CTEs
Named temporary result sets that make complex queries readable.
Picture a complex query that filters down to high earners, then figures out which departments they belong to, then joins in headcount data. You could write all that as nested subqueries - three layers deep, inside-out, impossible to follow at a glance. Or you could give each step a name.
That is what a CTE does. A Common Table Expression is a named, temporary result set you define at the top of a query using the WITH keyword. After that, you reference it just like a table. It disappears when the query finishes - no permanent storage, no side effects.
The payoff is that the query reads in the same order you think through the problem. Top to bottom, step by step, each piece named.
The basic form
WITH high_earners AS (
SELECT id, name, salary, department_id
FROM employees
WHERE salary > 100000
)
SELECT d.name AS department, COUNT(*) AS count
FROM high_earners h
JOIN departments d ON h.department_id = d.id
GROUP BY d.name;The CTE high_earners is defined once, then the main query treats it exactly like a table. No repeated filter logic, no nesting. You write what you mean.
Multiple CTEs
You can chain as many CTEs as you need by separating them with commas. Each one can reference any CTE defined before it - which is where things get expressive:
WITH
dept_stats AS (
SELECT department_id,
AVG(salary) AS avg_salary,
COUNT(*) AS headcount
FROM employees
GROUP BY department_id
),
large_depts AS (
SELECT department_id
FROM dept_stats
WHERE headcount >= 20
)
SELECT d.name, ds.avg_salary, ds.headcount
FROM departments d
JOIN dept_stats ds ON ds.department_id = d.id
JOIN large_depts ld ON ld.department_id = d.id
ORDER BY ds.avg_salary DESC;large_depts builds directly on dept_stats. Each step narrows or transforms the data, and the final SELECT just assembles what you need. Think of it as a pipeline you can read from top to bottom.
CTEs vs subqueries: when to choose each
CTEs and subqueries can often express the same thing. The difference is primarily about communication - code gets read far more often than it gets written, and that shifts the calculus.
| Situation | Prefer |
|---|---|
| One-time, simple filter | Subquery in WHERE |
| Derived table used once | Subquery in FROM |
| Logic used in more than one place | CTE |
| Multi-step logic that benefits from naming | CTE |
| Want to test each step in isolation | CTE |
A useful gut check: if you cannot describe what a subquery does without reading every line of it, give it a name.
Debugging CTEs
This is one of the underrated advantages of CTEs. Want to verify what dept_stats actually returns? Copy its query and run it on its own. With nested subqueries you have to surgically extract layers of code. With CTEs, each step is already isolated.

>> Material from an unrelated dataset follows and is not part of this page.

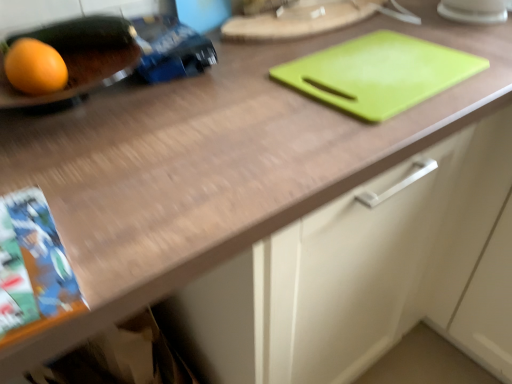
I want to click on blank space situated above green plastic cutting board at upper right, the 3th tray in the left-to-right sequence (from a real-world perspective), so click(x=377, y=64).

Performance and materialization
This trips people up sometimes. If you are on an older PostgreSQL (before version 12), each CTE was treated as an optimization barrier - the planner would evaluate it in full before the outer query could filter anything down. Starting in PostgreSQL 12, non-recursive CTEs are inlined by default. The planner sees through them and optimizes freely, the same way it handles subqueries.

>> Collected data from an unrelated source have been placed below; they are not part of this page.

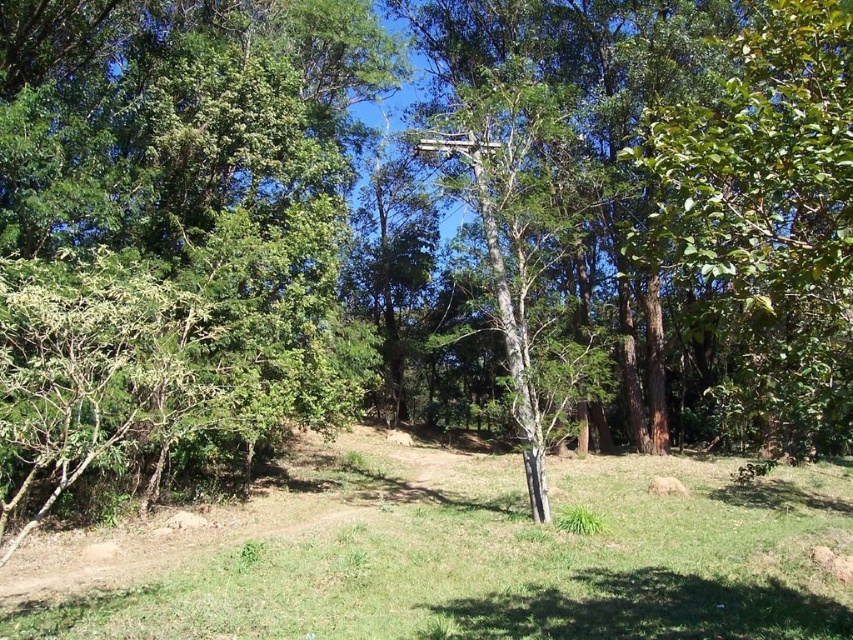
Between green grassy at center and white smooth birch tree at center, which one appears on the right side from the viewer's perspective?

white smooth birch tree at center is more to the right.

Is point (654, 592) positioned behind point (502, 88)?

No, it is not.

Does point (538, 550) lie in front of point (540, 436)?

Yes, it is.

Locate an element on the screen. This screenshot has width=853, height=640. green grassy at center is located at coordinates (456, 556).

If you need to force a CTE to be evaluated exactly once (materialized), PostgreSQL supports an explicit hint:
WITH expensive_calculation AS MATERIALIZED (
SELECT ...
)That hint is for specific situations where you know the calculation is expensive and you want to guarantee it runs exactly once. For most queries, write for clarity and trust the planner.
The path to recursive CTEs
The WITH keyword unlocks one more thing: recursive queries. A recursive CTE can call itself, which is how SQL traverses hierarchies and graphs - org charts, folder trees, connected components. That is covered separately in the Advanced section. Get comfortable with regular CTEs first; the recursive form will click much faster once this foundation is solid.